Tribune | « Face aux dérives révélées, la République centrafricaine devrait reconsidérer son avenir au sein de la CPI »(Marc Aka)

Ceci est une tribune indépendante de Marc Aka, analyste politique, sur l’actualité internationale.
La crise de crédibilité qui secoue aujourd’hui la Cour pénale internationale (CPI) n’est plus une accusation portée uniquement par des Etats africains. Elle est désormais explicitement documentée dans le rapport de la Fédération internationale pour les droits humains (FIDH).

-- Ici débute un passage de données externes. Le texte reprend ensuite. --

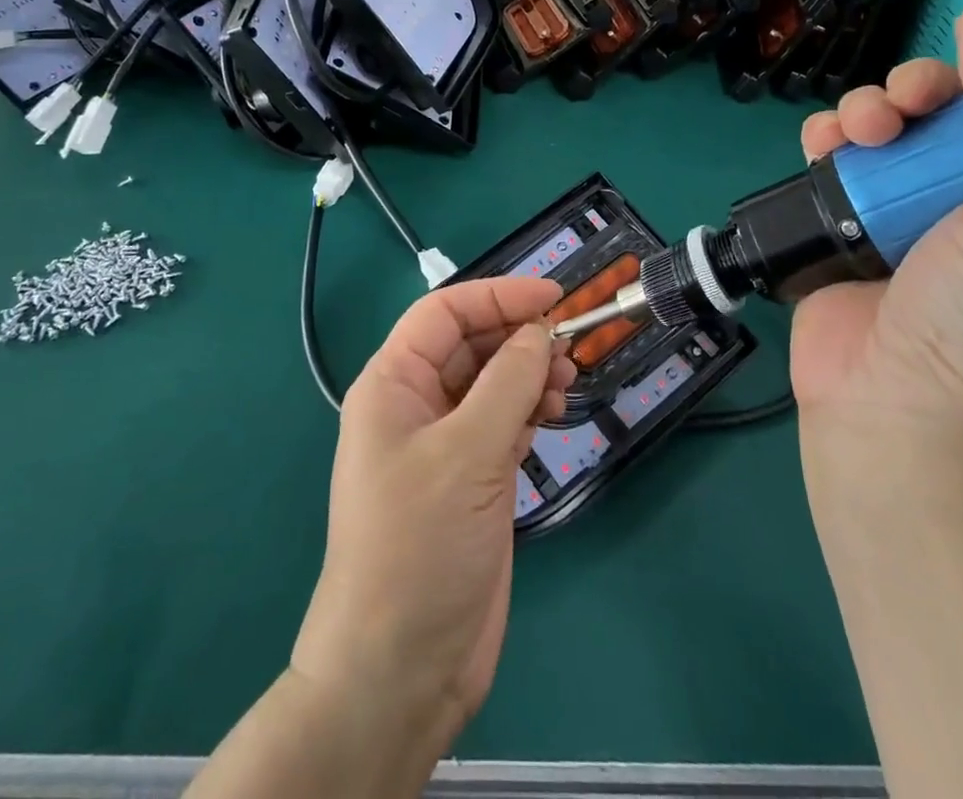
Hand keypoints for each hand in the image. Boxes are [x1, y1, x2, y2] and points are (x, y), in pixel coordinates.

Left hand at [290, 278, 575, 757]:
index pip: (445, 313)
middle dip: (519, 338)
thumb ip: (508, 384)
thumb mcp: (466, 453)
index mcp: (393, 383)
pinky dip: (530, 410)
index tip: (553, 298)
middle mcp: (416, 404)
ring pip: (492, 382)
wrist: (402, 667)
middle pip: (472, 345)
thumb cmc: (419, 544)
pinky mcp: (470, 478)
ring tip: (567, 384)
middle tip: (570, 347)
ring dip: (530, 374)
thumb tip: (541, 332)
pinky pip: (503, 421)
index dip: (497, 296)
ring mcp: (444, 443)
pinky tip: (552, 415)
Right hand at [792, 0, 962, 483]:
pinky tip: (819, 148)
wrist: (895, 423)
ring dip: (863, 111)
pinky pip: (835, 157)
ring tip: (848, 137)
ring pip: (885, 125)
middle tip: (896, 112)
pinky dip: (825, 140)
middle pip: (948, 106)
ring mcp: (907, 212)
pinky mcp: (847, 225)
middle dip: (916, 90)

Dans cette publication, la FIDH reconnaît que la CPI traverse une crise sans précédent. En effet la coopération des États se délite, de plus en plus de décisions de la Cour sont ouvertement ignorées, le retrait récent de la Hongrie et des pays de l’Alliance des États du Sahel (AES) du Statut de Rome a porté un coup sévère à l’universalité du système et, plus grave encore, la Cour fait face à une crise interne structurelle marquée par des accusations de dysfonctionnements, de comportements inappropriés et d’une dégradation profonde de sa culture institutionnelle.
Lorsque même la FIDH — historiquement l’un des soutiens les plus constants de la CPI — souligne ces failles majeures, cela signifie que le problème n’est plus circonstanciel : il est systémique.

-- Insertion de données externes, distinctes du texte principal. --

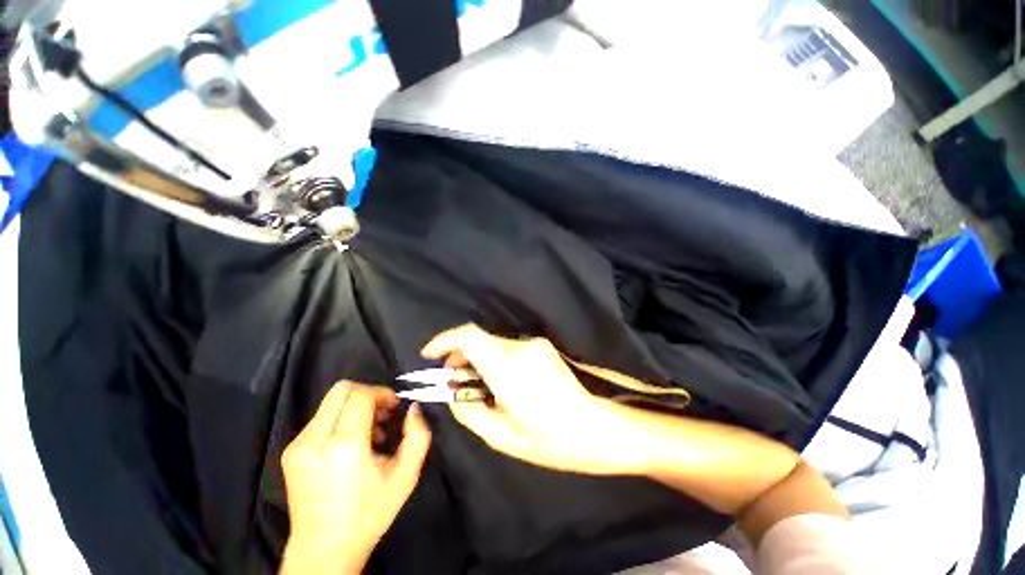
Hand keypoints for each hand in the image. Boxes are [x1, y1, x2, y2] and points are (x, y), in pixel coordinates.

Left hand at [280, 382, 431, 574]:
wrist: (323, 550)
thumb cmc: (369, 513)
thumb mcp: (406, 476)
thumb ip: (418, 435)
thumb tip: (413, 408)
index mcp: (344, 446)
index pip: (361, 395)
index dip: (382, 393)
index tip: (394, 407)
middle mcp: (315, 440)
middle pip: (342, 389)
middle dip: (368, 393)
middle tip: (383, 413)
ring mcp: (298, 445)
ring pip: (331, 402)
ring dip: (355, 407)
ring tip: (370, 432)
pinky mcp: (290, 451)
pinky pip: (321, 418)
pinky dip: (341, 420)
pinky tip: (351, 443)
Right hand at [422, 324, 638, 474]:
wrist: (596, 427)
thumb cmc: (551, 440)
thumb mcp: (502, 436)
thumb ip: (469, 410)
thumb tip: (451, 390)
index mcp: (510, 370)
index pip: (470, 337)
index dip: (445, 339)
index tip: (430, 354)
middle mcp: (522, 348)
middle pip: (480, 339)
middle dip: (460, 356)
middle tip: (454, 381)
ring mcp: (535, 344)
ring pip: (493, 344)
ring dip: (479, 359)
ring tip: (478, 387)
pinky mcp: (543, 345)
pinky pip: (509, 348)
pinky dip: (495, 359)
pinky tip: (501, 382)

Mais c’est en République centrafricaine (RCA) que les défaillances de la CPI ont pris une dimension particulièrement grave. Le dossier Figueira, loin de n’être qu’un cas individuel, a mis en lumière un ensemble de pratiques qui relèvent non pas de la justice internationale, mais d’une ingérence injustifiable dans les affaires d’un État souverain.
Au cours des investigations, des révélations ont émergé concernant l’implication d’employés de haut rang de la CPI, tels que Nicolas Herrera, dans le financement de groupes armés centrafricains avec l’aide fournie à des chefs rebelles tels qu’Ali Darassa pour échapper à la justice, un comportement qui, au final, s’apparente à une forme de protection de criminels reconnus comme terroristes non seulement par Bangui, mais également par d’autres États et organisations internationales.
Ce dépassement de mandat, combiné à une ingérence directe dans la situation sécuritaire du pays, représente une violation extrêmement lourde du rôle que la CPI prétend jouer.
Le cas centrafricain n’est donc pas un incident : c’est le point de rupture qui a définitivement exposé l’ampleur du problème.
Les États de l’AES — Mali, Niger, Burkina Faso — ont quitté la CPI précisément en raison de ces dérives : partialité, politisation, inaction dans certains cas et ingérence dans d’autres.
La RCA se retrouve aujourd’hui face à la même équation.
Au regard des fautes documentées, de la perte de confiance envers la Cour, des preuves d’implication directe d’agents de la CPI dans des crimes commis en territoire centrafricain et de l’impossibilité pour un État de collaborer avec une institution qui viole elle-même le droit, la question n’est plus de savoir siBangui doit reconsidérer son appartenance à la CPI, mais quand.
Quitter le Statut de Rome serait une démarche cohérente avec le mouvement de souveraineté juridique engagé par plusieurs pays africains, mais aussi une mesure de protection face à une institution désormais discréditée.
Les failles internes relevées dans le rapport de la FIDH et les comportements illégaux mis en lumière en RCA montrent que la CPI, dans sa forme actuelle, ne répond plus aux attentes des États africains ni à leurs réalités.
Il devient indispensable de réfléchir à une architecture judiciaire africaine, fondée sur la souveraineté, l’indépendance institutionnelle, l’adaptation aux contextes régionaux et la capacité à rendre justice sans ingérence politique extérieure.
La CPI n’est plus seulement critiquée : elle est désormais officiellement fragilisée, au point que ses propres partenaires publient des avertissements. En Centrafrique, ses actions ont franchi une limite inacceptable.
Dans un contexte où l’Afrique affirme de plus en plus fortement son autonomie stratégique, la RCA a désormais toutes les raisons d’emboîter le pas aux pays du Sahel et de tourner la page de la CPI.
L’avenir de la justice sur le continent ne pourra être assuré que par des institutions africaines, pensées par les Africains, pour les réalités africaines.